Professor Caroline Bettinger-López recently gave two talks at the University of Cologne in Germany and spoke at the conference on Ending Sexual Harassment and Gender-Based Violence at the University of Michigan, Ann Arbor.
At the University of Cologne, Bettinger-López spoke on “Law Clinics, Universities, and Liberal Thought: Finding Clarity in a Time of Chaos and Cacophony,” which explored how law clinics, universities, and the broader community can serve as defenders of justice and sustain the clinics work and purpose during this critical time. Her second talk on “Domestic Violence as a Human Rights Violation: A View from the United States and Beyond” examined domestic violence as an international human rights violation by exploring how the U.S. has responded to gender-based violence through legislation, a National Action Plan, and community-based initiatives.

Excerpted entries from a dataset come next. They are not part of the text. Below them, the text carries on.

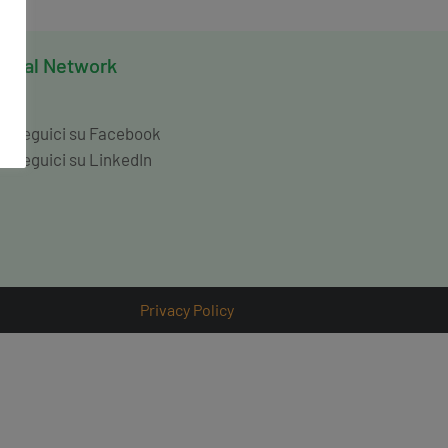
ocial Network
Seguici su Facebook
Seguici su LinkedIn
Privacy Policy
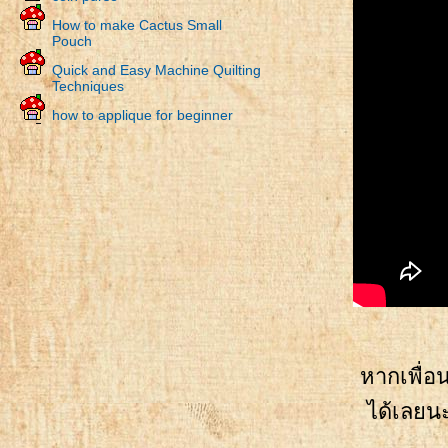
How to make Cactus Small
Pouch
Quick and Easy Machine Quilting
Techniques
how to applique for beginner
hand quilting
boro coin purse
Half Circle Coin Purse
Card & Coin Purse
กระเป๋าย่ามติดซิป
Zipper Long Wallet
Zipper Pouch
Zipper Long Wallet
หากเพื่อ
Card & Coin Purse
ได้เลยน
DIY Card Holder
Card Holder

At the University of Michigan’s conference, Bettinger-López discussed the U.S. National Plan to End Gender-Based Violence. The plan, announced in May 2023, is a comprehensive strategy aimed at addressing and ultimately ending gender-based violence in the U.S.
Bettinger-López is the founder/director of the Human Rights Clinic and faculty chair of the Human Rights Program. Her scholarship, practice, and teaching concern international human rights law and policy advocacy, violence against women, gender and race discrimination, immigrants’ rights, clinical legal education, and the implementation of human rights norms at the domestic level, principally in the United States, Latin America, and the Caribbean. Professor Bettinger-López regularly litigates and engages in other forms of advocacy before the Inter-American Human Rights system, the United Nations, federal and state courts, and legislative and executive bodies. She also serves as a Commissioner on the Lancet Commission on Gender-Based Violence and Maltreatment of Young People.
Bettinger-López has served in the federal government during two presidential administrations. From 2021-2024, she served in the Biden-Harris Administration, as a senior advisor to the White House Gender Policy Council (fall 2021), and as a senior advisor on gender and equality at the U.S. Department of Justice, Office for Victims of Crime (2022-2024), where she helped to lead the development of the first-ever U.S. National Plan to End Gender-Based Violence. From 2015-2017, she served in the Obama-Biden Administration as the White House advisor on violence against women, senior advisor to Vice President Joe Biden, and a member of the White House Council on Women and Girls.